-- START OF DOCUMENT SEGMENT --
Purpose of the Study:

  • To introduce a novel, parallelized program for internally contracted Multi-reference Configuration Interaction Singles and Doubles (i²cMRCISD) calculations.
  • To enhance the capabilities of quantum chemical computations on distributed memory systems.
  • To provide a robust tool for advanced electronic structure investigations.

Main Methods:

  • Development of a new i²cMRCISD program optimized for distributed memory parallel computers.
  • Implementation of support for large Gaussian basis sets (ℓ > 6) and scalar relativistic effects (spin-free).
  • Inclusion of features for various electronic state convergences, Rydberg orbital determination, and analytic Born-Oppenheimer corrections.

Main Results:

  • The developed i²cMRCISD program demonstrates good scaling properties across multiple cores and nodes.
  • The software supports a wide range of advanced computational features, including spin-orbit coupling and Breit interaction.
  • Successful implementation of analytic Born-Oppenheimer diagonal and second-order corrections.

Conclusions:

  • The new i²cMRCISD program offers a significant advancement in computational efficiency and capability for quantum chemistry.
  • Its parallel design and comprehensive features make it suitable for tackling complex electronic structure problems.
  • The program is available for researchers, facilitating further advancements in theoretical chemistry and related fields.
-- END OF DOCUMENT SEGMENT --
-- START OF RECORDS PROVIDED --
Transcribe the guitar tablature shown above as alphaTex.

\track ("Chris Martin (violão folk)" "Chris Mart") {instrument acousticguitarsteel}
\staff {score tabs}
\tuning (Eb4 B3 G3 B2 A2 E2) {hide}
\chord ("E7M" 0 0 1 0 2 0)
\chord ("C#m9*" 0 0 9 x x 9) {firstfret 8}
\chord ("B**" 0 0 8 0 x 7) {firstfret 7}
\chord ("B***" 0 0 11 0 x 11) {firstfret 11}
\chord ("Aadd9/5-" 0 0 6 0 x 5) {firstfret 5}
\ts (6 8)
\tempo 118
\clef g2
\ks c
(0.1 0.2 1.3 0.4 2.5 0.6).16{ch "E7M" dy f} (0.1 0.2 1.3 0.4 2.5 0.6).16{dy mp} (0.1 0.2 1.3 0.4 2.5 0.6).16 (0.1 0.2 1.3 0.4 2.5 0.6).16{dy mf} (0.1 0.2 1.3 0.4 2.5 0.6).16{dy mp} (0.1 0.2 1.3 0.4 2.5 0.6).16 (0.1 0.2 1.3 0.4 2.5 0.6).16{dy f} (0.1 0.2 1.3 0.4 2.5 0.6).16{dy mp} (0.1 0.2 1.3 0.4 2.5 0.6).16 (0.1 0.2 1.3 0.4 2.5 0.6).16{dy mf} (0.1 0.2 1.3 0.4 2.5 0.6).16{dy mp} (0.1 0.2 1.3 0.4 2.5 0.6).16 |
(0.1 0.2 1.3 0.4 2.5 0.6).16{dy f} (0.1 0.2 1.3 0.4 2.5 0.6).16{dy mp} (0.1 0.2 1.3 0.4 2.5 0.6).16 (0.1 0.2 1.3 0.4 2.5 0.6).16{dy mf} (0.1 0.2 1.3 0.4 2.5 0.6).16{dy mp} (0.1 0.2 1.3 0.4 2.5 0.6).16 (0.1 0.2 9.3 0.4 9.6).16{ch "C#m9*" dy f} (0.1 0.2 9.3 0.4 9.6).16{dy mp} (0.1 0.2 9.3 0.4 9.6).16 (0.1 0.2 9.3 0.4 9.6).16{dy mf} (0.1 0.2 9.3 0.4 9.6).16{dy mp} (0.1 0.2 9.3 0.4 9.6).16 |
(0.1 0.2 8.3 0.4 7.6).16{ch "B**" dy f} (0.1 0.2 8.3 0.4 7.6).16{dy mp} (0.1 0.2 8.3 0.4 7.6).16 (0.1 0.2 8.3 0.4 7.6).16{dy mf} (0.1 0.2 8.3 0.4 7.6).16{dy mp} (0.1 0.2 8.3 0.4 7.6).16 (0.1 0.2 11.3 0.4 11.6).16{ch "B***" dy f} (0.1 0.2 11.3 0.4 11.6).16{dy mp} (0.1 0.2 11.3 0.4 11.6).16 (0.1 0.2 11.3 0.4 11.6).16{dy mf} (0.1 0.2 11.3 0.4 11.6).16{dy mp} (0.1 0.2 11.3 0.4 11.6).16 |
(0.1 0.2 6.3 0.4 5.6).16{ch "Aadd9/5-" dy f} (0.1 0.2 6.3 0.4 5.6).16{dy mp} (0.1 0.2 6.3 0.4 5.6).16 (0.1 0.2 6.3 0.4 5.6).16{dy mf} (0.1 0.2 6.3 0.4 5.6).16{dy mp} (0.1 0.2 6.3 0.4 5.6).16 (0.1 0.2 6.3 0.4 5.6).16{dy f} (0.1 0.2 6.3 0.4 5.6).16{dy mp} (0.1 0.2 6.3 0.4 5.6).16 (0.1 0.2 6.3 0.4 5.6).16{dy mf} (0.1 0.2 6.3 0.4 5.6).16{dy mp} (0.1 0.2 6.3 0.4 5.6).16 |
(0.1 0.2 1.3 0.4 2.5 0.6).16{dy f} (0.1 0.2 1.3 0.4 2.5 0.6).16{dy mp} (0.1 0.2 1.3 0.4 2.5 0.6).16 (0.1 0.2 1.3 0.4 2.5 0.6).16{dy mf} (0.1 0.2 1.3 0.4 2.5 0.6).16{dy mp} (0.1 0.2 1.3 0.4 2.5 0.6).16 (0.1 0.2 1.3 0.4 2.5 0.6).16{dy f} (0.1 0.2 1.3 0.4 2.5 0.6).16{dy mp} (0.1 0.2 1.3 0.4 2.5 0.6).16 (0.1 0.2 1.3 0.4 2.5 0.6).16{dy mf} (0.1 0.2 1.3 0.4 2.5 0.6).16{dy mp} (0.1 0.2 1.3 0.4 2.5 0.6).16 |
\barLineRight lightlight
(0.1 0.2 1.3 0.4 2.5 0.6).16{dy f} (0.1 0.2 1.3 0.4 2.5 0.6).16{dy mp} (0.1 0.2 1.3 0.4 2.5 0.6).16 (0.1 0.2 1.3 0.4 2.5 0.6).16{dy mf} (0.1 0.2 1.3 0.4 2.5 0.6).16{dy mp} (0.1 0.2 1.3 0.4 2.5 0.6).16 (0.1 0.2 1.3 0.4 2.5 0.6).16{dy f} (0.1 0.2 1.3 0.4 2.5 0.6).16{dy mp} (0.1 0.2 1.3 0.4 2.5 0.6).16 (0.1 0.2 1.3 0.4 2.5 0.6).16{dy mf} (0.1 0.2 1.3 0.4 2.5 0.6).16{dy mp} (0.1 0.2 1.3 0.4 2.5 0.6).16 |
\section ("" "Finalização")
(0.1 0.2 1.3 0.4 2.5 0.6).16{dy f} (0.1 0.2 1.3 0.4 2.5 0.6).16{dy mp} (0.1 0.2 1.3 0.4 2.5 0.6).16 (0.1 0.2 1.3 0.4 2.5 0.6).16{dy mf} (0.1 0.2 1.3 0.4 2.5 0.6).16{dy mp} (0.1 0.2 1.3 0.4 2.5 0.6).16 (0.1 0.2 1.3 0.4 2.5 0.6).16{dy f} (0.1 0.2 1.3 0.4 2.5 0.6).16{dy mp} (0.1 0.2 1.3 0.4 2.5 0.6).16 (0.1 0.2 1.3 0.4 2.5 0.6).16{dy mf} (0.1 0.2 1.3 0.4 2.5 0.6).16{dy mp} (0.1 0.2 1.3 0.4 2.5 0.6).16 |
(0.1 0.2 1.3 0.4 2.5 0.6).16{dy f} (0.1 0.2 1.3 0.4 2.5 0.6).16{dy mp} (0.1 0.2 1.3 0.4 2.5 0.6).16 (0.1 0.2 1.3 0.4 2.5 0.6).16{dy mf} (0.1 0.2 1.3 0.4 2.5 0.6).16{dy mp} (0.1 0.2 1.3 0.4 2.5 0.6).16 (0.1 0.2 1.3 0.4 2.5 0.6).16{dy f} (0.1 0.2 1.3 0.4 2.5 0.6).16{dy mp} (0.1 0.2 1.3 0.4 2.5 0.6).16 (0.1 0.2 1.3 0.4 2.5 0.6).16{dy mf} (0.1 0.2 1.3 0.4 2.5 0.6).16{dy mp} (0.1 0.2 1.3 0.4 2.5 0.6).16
-- END OF RECORDS PROVIDED --
*CHALLENGE*.
Answer these questions from the study summary above, one per line:
1. For what kind of parallel computers is the new i²cMRCISD program optimized?
2. Which two advanced computational features does the summary list after the word "including"?
3. Which two analytic Born-Oppenheimer corrections were successfully implemented?

*RESULT BELOW*.
1. Distributed memory parallel computers.
2. Spin-orbit coupling and Breit interaction.
3. The diagonal and second-order corrections.